La ville de Nigdé est bâtie sur le plateau anatolien à près de 1 200 mètres d'altitude, au bord oriental de la steppe centrale. Le site tient son importance de la colline sur laquelle est construite la citadelle. Celle-ci, en effet, permet de contrôler le débouché d'une voie de commerce et d'invasion : la route qui, par les Pyles ciliciennes du Taurus — qui culmine dans ce secteur à 3 734 mètres —, relie la Cilicie à la Cappadoce. L'agglomération est constituée d'une ville haute et d'une ville basse entourée d'une oasis qui donne au site un aspect riant, en contraste avec celui des environs, arides et désolés.

Il n'est fait aucune mention de la ville avant le xiie siècle. À l'époque hittite, la capitale de la région avait été Tuvanuva, la Tyana des époques romaine et byzantine qui prit en arabe la forme de Tawāna. Tyana fut successivement supplantée par Bor puis par Nigdé. D'après une hypothèse admise, l'ancien nom de la localité, Nakīdā, peut être à l'origine du nom turc moderne. Les Turcs conquirent la ville sur les Byzantins à une date indéterminée. Elle est mentionnée pour la première fois lors du partage des possessions du sultan Kilidj Arslān II entre ses fils en 1189 ; elle est alors attribuée à Malik Arslān shāh. Au xiiie siècle, Nigdé est le siège d'une des grandes circonscriptions militaires de l'Empire seldjouqide ; plus tard, elle sera placée sous la suzeraineté des Mongols. Le chef de la tribu qui surveille les défilés proches de Nigdé, Sunghur Agha, se rend indépendant des Éretnides. À la fin de la domination de cet émir la ville passe, en 1336, aux mains des Karamānides. Ceux-ci la défendent contre les attaques de l'Éretnide Alā ad-Dīn Alī vers 1379 et contre celles de Burhān ad-Dīn, maître de Kayseri. Après le passage de Timour Lenk, le pouvoir des Karamānides s'étend, et Nigdé cesse d'être une ville frontière, mais reste un de leurs points d'appui. En 1470, Nigdé se soumet aux Ottomans ; elle deviendra le centre d'un sandjak, puis le chef-lieu d'un vilayet réputé pour sa production de tapis.

* * *

En vous appuyant sur l'extrait choisi ci-dessus, expliquez s'il vous plaît, en une à trois phrases, d'où le site de Nigdé tient son importance.

* * *

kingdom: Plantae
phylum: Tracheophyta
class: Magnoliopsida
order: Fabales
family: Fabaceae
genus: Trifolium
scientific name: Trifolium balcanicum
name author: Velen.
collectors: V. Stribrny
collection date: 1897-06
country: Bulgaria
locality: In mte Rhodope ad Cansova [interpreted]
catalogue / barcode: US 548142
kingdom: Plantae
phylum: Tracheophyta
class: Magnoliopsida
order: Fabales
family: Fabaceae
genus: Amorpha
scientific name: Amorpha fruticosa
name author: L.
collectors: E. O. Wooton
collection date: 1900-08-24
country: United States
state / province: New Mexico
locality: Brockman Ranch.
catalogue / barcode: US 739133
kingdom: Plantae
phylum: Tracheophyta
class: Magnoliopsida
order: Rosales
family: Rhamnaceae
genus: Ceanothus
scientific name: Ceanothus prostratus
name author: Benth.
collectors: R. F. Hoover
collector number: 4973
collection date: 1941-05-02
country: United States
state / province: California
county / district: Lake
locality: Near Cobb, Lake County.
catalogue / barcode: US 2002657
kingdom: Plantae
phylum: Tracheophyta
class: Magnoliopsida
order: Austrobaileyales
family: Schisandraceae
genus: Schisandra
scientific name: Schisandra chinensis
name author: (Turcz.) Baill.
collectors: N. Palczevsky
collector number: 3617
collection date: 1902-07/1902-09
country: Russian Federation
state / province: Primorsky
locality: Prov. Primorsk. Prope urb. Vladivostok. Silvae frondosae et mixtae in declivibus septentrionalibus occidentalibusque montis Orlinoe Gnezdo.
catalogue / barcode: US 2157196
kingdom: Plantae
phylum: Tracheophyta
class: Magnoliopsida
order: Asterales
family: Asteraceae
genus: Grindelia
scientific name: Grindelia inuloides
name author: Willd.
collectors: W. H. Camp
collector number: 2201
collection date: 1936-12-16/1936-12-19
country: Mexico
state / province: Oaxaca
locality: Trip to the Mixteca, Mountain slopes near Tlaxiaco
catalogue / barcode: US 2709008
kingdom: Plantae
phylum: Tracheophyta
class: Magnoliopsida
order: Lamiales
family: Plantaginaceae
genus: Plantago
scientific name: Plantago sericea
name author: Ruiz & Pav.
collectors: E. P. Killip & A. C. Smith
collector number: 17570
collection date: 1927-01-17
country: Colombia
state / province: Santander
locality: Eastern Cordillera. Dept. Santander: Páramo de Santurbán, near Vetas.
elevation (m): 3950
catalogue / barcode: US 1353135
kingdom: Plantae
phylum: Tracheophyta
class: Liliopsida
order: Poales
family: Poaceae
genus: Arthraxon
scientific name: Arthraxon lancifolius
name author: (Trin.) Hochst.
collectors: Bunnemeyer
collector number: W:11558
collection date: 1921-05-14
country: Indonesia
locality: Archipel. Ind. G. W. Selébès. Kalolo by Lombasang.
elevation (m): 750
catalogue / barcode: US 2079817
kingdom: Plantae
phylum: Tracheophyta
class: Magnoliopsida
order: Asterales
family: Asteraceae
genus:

* * *

Corrigé
Le site de Nigdé doit son importance à la colline qui porte la citadelle. Celle-ci permet en effet de contrôler le débouché d'une voie de commerce et d'invasion, la route qui relie la Cilicie à la Cappadoce par les Pyles ciliciennes du Taurus.